Sven Petrus Ekman (31 May 1876, Uppsala – 2 February 1964, Uppsala) was a Swedish zoologist, biogeographer, zoogeographer, and limnologist, known for the Ekman grab sampler.

Ekman was the son of the Lutheran pastor Fredrik Ekman and Sofia Ekman, née Svensson. He enrolled at Uppsala University where he received a baccalaureate degree in 1899, a licentiate in 1903, and a doctorate in 1904. He was a lecturer in zoology at Uppsala University from 1904 to 1909 and again from 1916 to 1927. In the intervening years, he taught biology and chemistry at a secondary school in Jönköping from 1909 to 1916. In 1927 he became professor of zoology at Uppsala University; he retired in 1941 as professor emeritus. In 1937 he was elected to the Royal Swedish Academy of Sciences, and in 1939 to the Royal Physiographic Society in Lund.

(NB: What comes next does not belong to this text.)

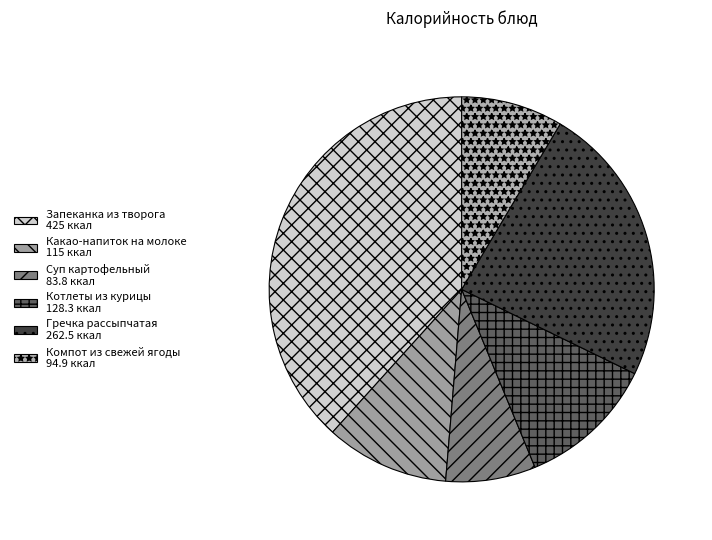

What is the smallest slice in the pie chart?

Суп картофельный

Ekman rewrote his 1935 German-language book Tiergeographie des Meeres in Swedish and had it translated into English with the title Zoogeography of the Sea (1953). He received the Daniel Giraud Elliot Medal in 1953 for Zoogeography of the Sea.

The Russian marine scientist, A. I. Kafanov (2006) wrote about the contributions of "Sven Ekman on the 130th anniversary of his birth in the Russian Journal of Marine Biology, especially biogeography and a passage from that article is quoted here:

As a zoologist, Ekman primarily specialized in studies of freshwater and brackish water crustaceans. He was the author of the first systematized treatise on historical marine biogeography. ... He was the editor of the Swedish edition of the extremely popular "Brehms Thierleben" ("Brehm's Life of Animals") by Alfred Brehm.

Ekman was from 1905 married to Frida Bengtsson (1881–1961). They are buried at Uppsala old cemetery. Their son was the artist Erik Ekman (1906–1986).